- **Estratto del testo**:
+++++
Aumentano le persone scomparse e proseguono gli arresti dei dissidenti. Cresce la paura nella comunità di italiani in Venezuela, dove la cosiddetta operazione ‘toc toc’ degli agenti del regime di Nicolas Maduro contro i suoi oppositori non risparmia nessuno, neppure i nostri connazionali che vivono nel Paese da decenni. Gli ultimi due casi sotto i riflettori delle autorità italiane riguardano due italo venezuelani di origini siciliane.
+++++
- **Dati forniti**:
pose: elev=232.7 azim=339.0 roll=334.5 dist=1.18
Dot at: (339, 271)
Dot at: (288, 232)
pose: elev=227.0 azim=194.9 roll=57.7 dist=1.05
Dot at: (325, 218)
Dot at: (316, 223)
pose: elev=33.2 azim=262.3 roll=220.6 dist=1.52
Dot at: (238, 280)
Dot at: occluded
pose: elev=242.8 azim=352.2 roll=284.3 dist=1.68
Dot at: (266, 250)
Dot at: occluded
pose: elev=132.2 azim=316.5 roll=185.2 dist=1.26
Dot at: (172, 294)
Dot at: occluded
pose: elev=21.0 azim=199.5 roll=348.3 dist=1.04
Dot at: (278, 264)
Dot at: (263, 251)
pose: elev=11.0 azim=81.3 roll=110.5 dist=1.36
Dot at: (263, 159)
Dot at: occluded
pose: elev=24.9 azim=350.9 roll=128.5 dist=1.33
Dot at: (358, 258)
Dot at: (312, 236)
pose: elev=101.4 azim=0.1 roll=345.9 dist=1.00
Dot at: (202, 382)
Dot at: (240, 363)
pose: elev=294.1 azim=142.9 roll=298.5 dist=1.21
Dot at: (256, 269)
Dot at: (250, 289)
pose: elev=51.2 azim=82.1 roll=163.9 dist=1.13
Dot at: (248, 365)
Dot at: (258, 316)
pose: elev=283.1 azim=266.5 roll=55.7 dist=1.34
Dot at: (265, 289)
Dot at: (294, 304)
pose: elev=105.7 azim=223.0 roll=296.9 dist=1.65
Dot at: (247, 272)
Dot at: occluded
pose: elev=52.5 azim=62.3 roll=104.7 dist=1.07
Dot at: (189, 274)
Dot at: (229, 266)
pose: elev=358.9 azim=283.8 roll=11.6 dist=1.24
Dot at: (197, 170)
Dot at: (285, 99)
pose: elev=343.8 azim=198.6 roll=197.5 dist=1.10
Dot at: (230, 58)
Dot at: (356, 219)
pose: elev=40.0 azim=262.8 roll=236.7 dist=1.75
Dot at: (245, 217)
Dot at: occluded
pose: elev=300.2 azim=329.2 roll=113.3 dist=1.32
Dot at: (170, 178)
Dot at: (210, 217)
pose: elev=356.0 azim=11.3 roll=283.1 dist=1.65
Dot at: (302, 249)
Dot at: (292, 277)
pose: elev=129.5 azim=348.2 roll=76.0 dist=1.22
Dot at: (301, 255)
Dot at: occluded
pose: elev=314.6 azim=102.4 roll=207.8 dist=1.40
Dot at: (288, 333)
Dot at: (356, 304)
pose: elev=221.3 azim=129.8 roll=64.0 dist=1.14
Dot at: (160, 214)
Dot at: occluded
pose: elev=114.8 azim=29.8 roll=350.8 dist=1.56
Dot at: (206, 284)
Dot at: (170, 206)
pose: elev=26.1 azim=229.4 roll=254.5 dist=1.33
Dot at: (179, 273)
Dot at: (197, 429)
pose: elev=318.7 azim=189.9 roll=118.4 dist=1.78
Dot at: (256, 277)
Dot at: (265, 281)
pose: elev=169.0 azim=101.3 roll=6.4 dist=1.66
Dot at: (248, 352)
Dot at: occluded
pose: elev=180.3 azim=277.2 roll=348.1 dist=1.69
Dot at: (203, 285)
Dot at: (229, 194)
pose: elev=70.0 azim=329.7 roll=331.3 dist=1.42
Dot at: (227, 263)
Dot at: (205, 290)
+++++
- **Azioni richieste**:
[a] Secondo l'estratto sugli italiani in Venezuela, di quali origini sono i due italo venezuelani degli ultimi casi seguiti dalle autorità italiane?
[b] Prosegui l'estratto sugli italiani in Venezuela a partire dalla sua ultima frase.

- **Risposte fornite**:
[a] Sono di origini siciliane.

[b]
“Ma i casi sono tantissimi – sostiene Andrea Di Giuseppe, deputato di Fratelli d’Italia eletto all’estero -, i rastrellamenti sono un po’ ovunque. Chiedo alle ambasciate di aprire le porte a tutti loro e alle decine di persone che mi chiamano dico di rifugiarsi subito nei nostri consolati”. Si teme che Antonio Calvino, 46enne di origini siracusane, non ci sia riuscito. Ma secondo una ipotesi più probabile l’uomo potrebbe essersi nascosto in qualche luogo per lui sicuro, nel tentativo di evitare la rappresaglia. “Dal 9 agosto scorso non si hanno più tracce di lui, che – spiega il parlamentare – era un oppositore del governo, arrestato tre anni fa durante il Covid davanti al nostro consolato a Caracas per ‘incitamento all’odio’ con la presunta accusa di voler assaltare il nostro consolato e liberato lo scorso anno su pressione del nostro stesso governo. Ad avvisarci è stato il Comites degli italiani in Venezuela (organismo che si confronta con il consolato, ndr).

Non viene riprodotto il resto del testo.